Pourtant, il s’agit d’un dispositif tout à fait légal. Il faudrait donc « repenser » son utilisation, par exemple en dressant une liste de produits essentiels pour lesquels des pays pourraient prévoir d’utiliser la licence obligatoire de manière « automatique et anticipée », a-t-il suggéré.

Les ADPIC prévoient en outre que des tiers -ONG, experts ou autres- peuvent contester la validité d’un brevet s’ils remettent en cause la « nouveauté » du produit concerné : la procédure a été utilisée par l’Inde, la Thaïlande et le Brésil dans le cas du Ténofovir, lorsque l’administration américaine a accordé un brevet à la nouvelle formule de ce médicament.

Cette action a « fait bondir les détenteurs du brevet » mais n’a pas été vaine, puisque l’administration américaine a revu sa position : un cas « intéressant », a estimé M. Coriat, car « le sud a fait revenir le nord sur sa décision », ce qui permet de « rouvrir des portes que l’on croyait fermées ».

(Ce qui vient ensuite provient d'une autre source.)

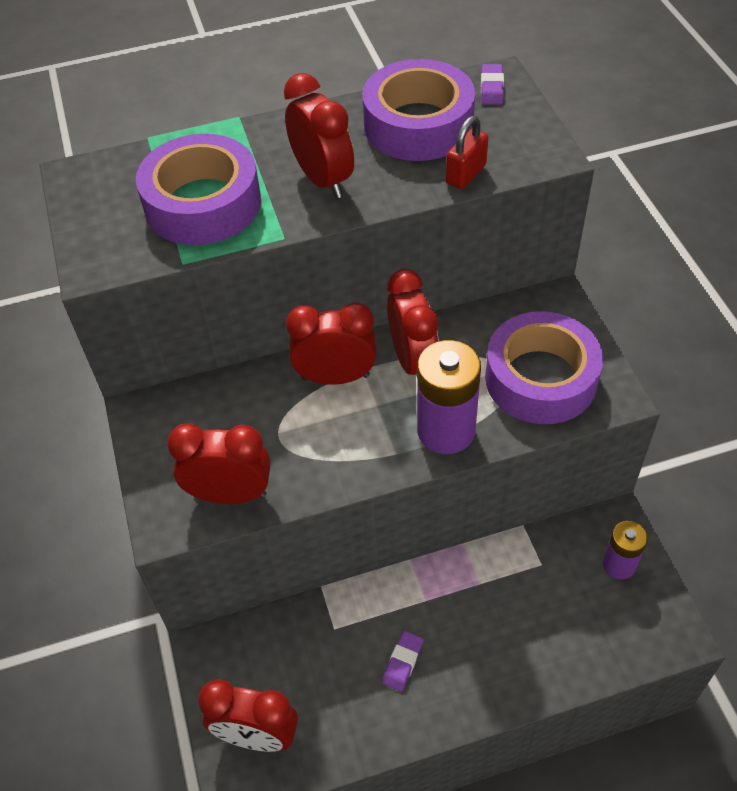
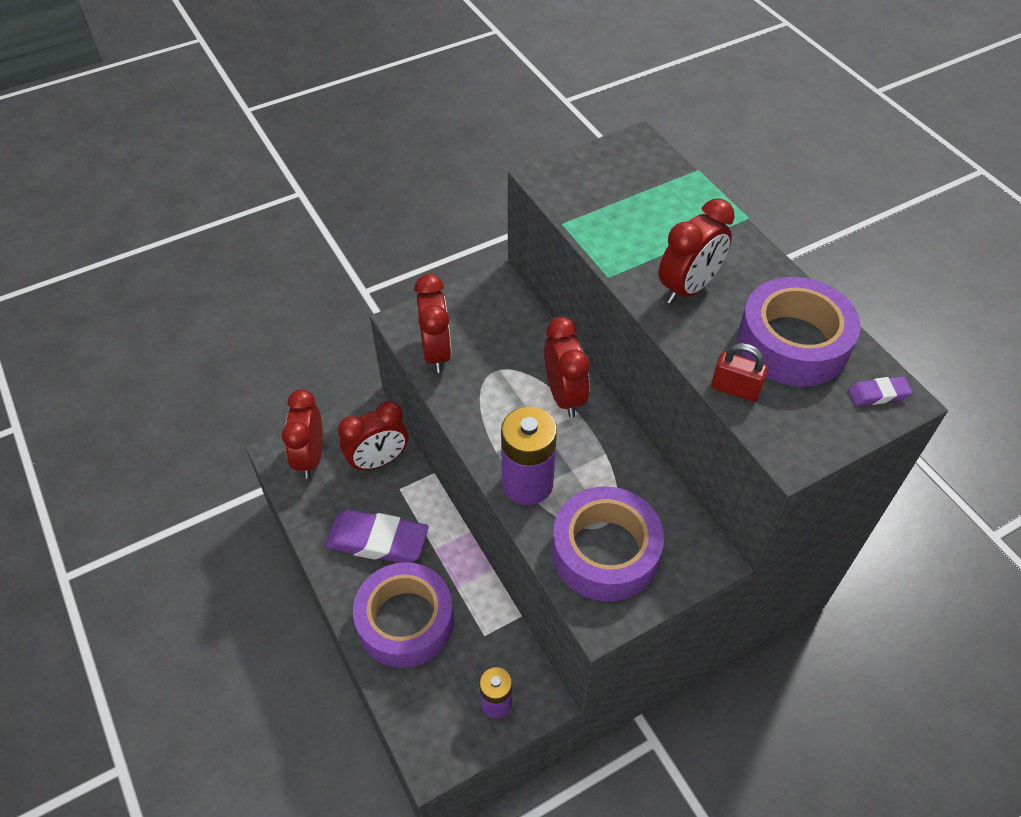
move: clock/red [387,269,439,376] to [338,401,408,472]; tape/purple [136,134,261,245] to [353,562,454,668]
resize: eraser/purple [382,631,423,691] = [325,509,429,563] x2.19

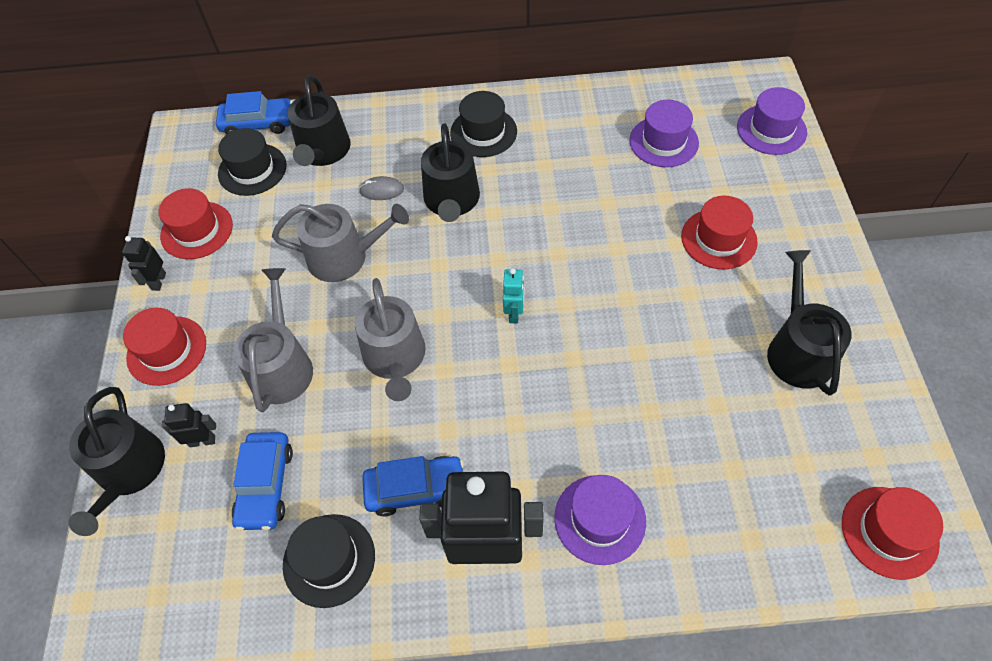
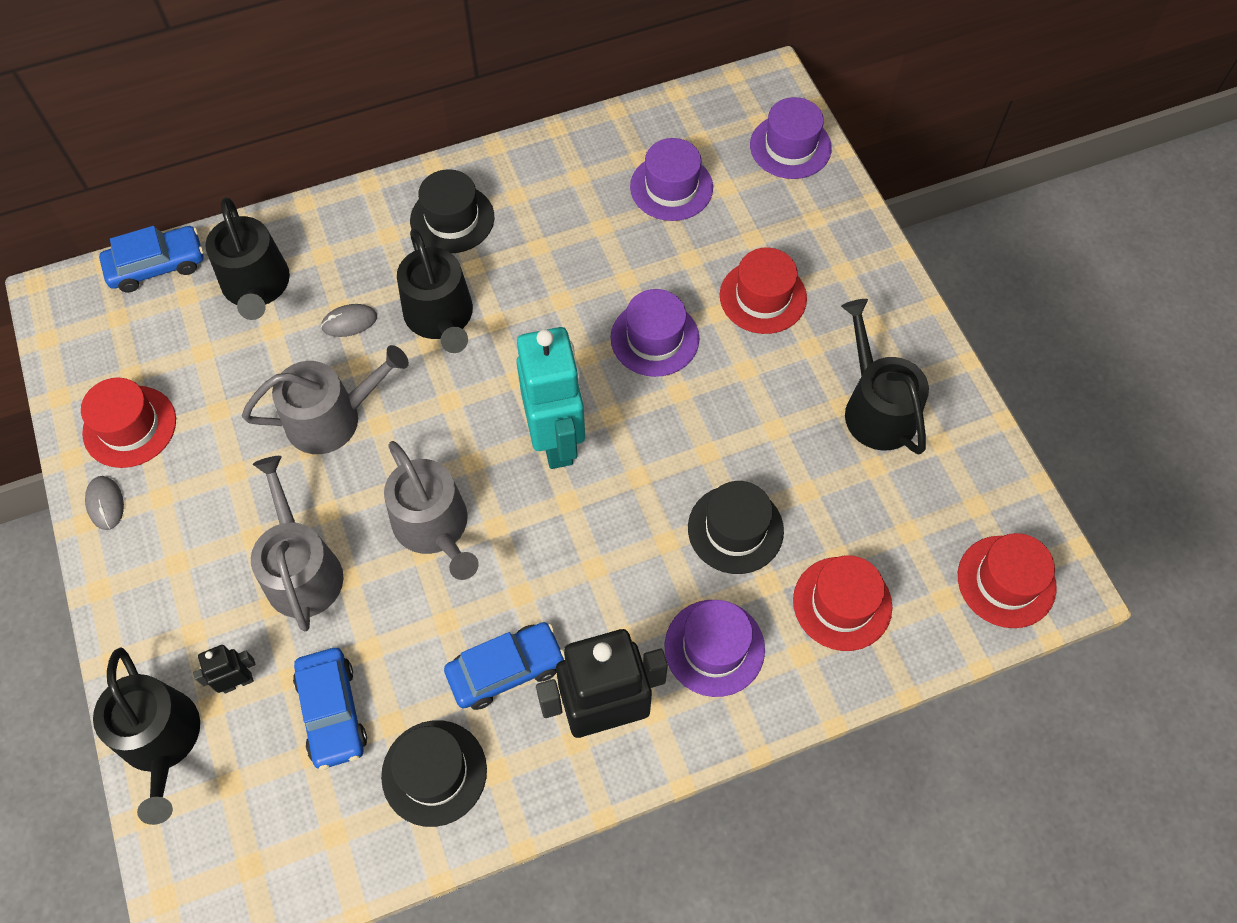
insert: hat/purple [611,289,699,377]
move: hat/black [218,128,287,196] to [688,481,784,574]; hat/red [123,308,206,386] to [793,555,892,651]
replace: robot/black [122,236,166,291] to mouse/grey [85,476,124,530]
resize: robot/turquoise [503,268,525,323] = [516,327,585,469] x2.24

Une autre piste de solution, complémentaire de la précédente, consisterait à également repenser l’initiative ACCESS pour les ARV   de 2ème génération, un programme qui a pour avantage de tirer les prix vers le bas et de rendre à la fois la disponibilité des produits et leur prix « prévisibles ».

D’autres initiatives permettant de faire baisser les prix peuvent être développées, comme celle reprise par UNITAID   -un mécanisme d’achat de médicaments essentiels grâce notamment à des taxes sur les billets d’avion- d’établir des « communautés de brevets » (’patent pool’), dans lesquels les laboratoires pharmaceutiques mettraient leurs brevets en commun, permettant à des producteurs de disposer -en payant des royalties- des différentes molécules nécessaires à la fabrication de médicaments. Ce système aurait de multiples avantages, selon les organisations qui le soutiennent, comme Médecins sans frontières, notamment de faciliter les transactions et de réduire les coûts.

Dans tous les cas, des solutions doivent être trouvées rapidement si les pays du Sud veulent pouvoir atteindre les Objectifs du millénaire pour le développement, qui dans le cas du VIH  /SIDA   prévoient l’accès universel à la prévention et au traitement du sida   en 2010 et l’inversion de l’épidémie en 2015.

Mme Simao, du programme national brésilien, s’est voulue optimiste sur le soutien que les pays du sud peuvent obtenir, pour y parvenir : pour la première fois en mai dernier, a-t-elle dit, l’Organisation mondiale de la santé s’est dite prête à aider les pays qui le souhaitent à utiliser les souplesses prévues par la législation internationale. Signe, selon elle, que « l’accès à la santé et aux soins du sida   est reconnu comme étant beaucoup plus qu’une question de confort ou de défi commercial ».